The laboratory demonstrates an increase in white blood cells that is related to the infectious component. Erythrocyte sedimentation rises in the following days. The early increase in transaminases, followed by a sharp decrease, is sometimes the earliest laboratory exponent, which acquires a truly defined profile when accompanied by an increase in alkaline phosphatase, 5-nucleotidase, and gamma-glutamyltranspetidase. This last enzyme is the one that rises most dramatically.
The presumptive diagnosis can be confirmed by performing an abdominal ultrasound, which shows the dilatation of the bile duct (intra and / or extrahepatic) as well as the presence of ecorefrigerating images compatible with biliary lithiasis. Visualization of the biliary tree is achieved by endoscopic retrograde cholangiopancreatography or by a fine needle trasparietohepatic cholangiography (Chiba type),
Neoplastic obstructive jaundice has a less symptomatic clinical course and an often “cold” presentation, in which only coluria, hypocolia, and jaundice with itching are the initial manifestations of the disease. When the choledochian obstruction is below the cyst, palpation reveals a large, painless gallbladder, constituting the Courvoisier-Terrier sign.
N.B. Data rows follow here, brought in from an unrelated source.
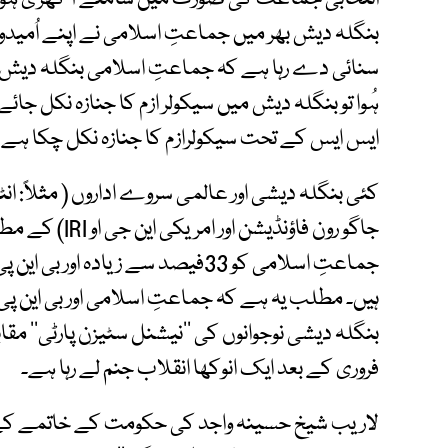
بنگلہ دیش بھر میں جماعتِ اسلامی نے اپنے اُمیدوار
سنائی دے رہا ہے کہ جماعتِ اسلامی بنگلہ دیش زیاد
ہُوا تو بنگلہ دیش میں سیکولر ازم کا جنازہ نکل جائے 
ایس ایس کے تحت سیکولرازم کا جنازہ نکل چکا ہے 
کئی بنگلہ دیشی اور عالمی سروے اداروں ( مثلاً: انٹ
جاگو رون فاؤنڈی
بنگلہ دیشی نوجوانوں کی ’’نیشنل سٹیزن پارٹی‘‘ مق
فروری کے بعد ایک انوکھا انقلاب جنم لے رہا ہے۔
لاریب شیخ حسینہ واجد کی حکومت کے خاتمے کے ب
A history of weight loss, anorexia and deterioration of the general state may be present as an expression of a neoplastic syndrome. Diabetes, or the existence of symptoms of malabsorption, may be clinical elements that suggest a neoplasm of the pancreas.
The laboratory does not define the diagnosis; Most useful is an abdominal ultrasound or eventually a computed axial tomography. Retrograde cholangiography is useful in studying the bile duct to determine the site of obstruction, and is the method of choice for detecting papilla neoplasia. Transparietohepatic cholangiography is another method that is routinely used in many centers, and its main application is in the study of high obstructions in order to know the level of obstruction.
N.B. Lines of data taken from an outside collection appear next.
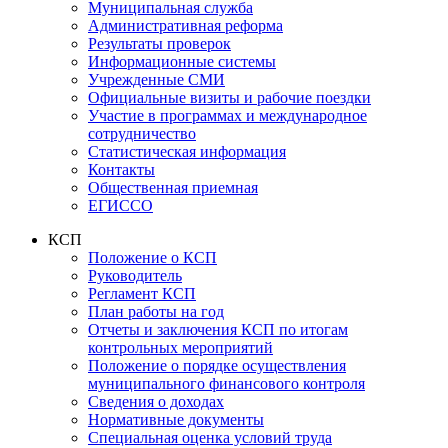
Муниципальная служба
Административная реформа
Результаты проверок
Информационные системы
Учрежденные СМИ
Официальные визиты и рабочие поездки
Участие в программах и международное
сотрудничество
Статистическая информация
Контакты
Общественная приемная
ЕГИССО
КСП
Положение о КСП
Руководитель
Регламент КСП
План работы на год
Отчеты и заключения КСП по итогам
контрольных мероприятий
Положение о порядке осуществления
муниципального финансового контроля
Сведения о доходах
Нормативные документы
Специальная оценка условий труда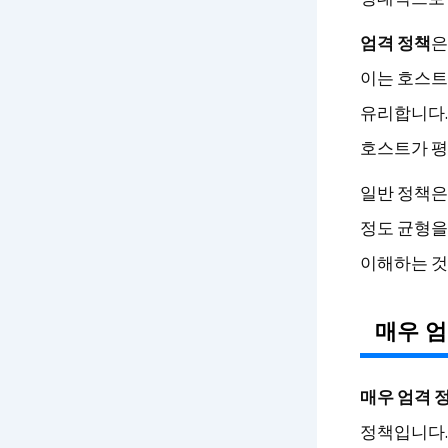
엄격 정책
은
이는 호스트
유리합니다.
호스트가 평
일반 정책은
정도 균형을
이해하는 것
매우 엄
매우 엄격 
정책입니다.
Differential diagnosis (intrahepatic vs. extrahepatic) in cholestatic jaundice is a challenge for the clinician's exercise of common sense, since it requires the measured use of complementary examinations and the reconsideration of the benefits of a good semiological examination. sometimes forgotten.
The good use of the clinic and the use of a conventional laboratory make it possible to establish the diagnosis in 80% of jaundices. The remaining 20% require other complementary exams whose study algorithm is proposed in fig. 15-1.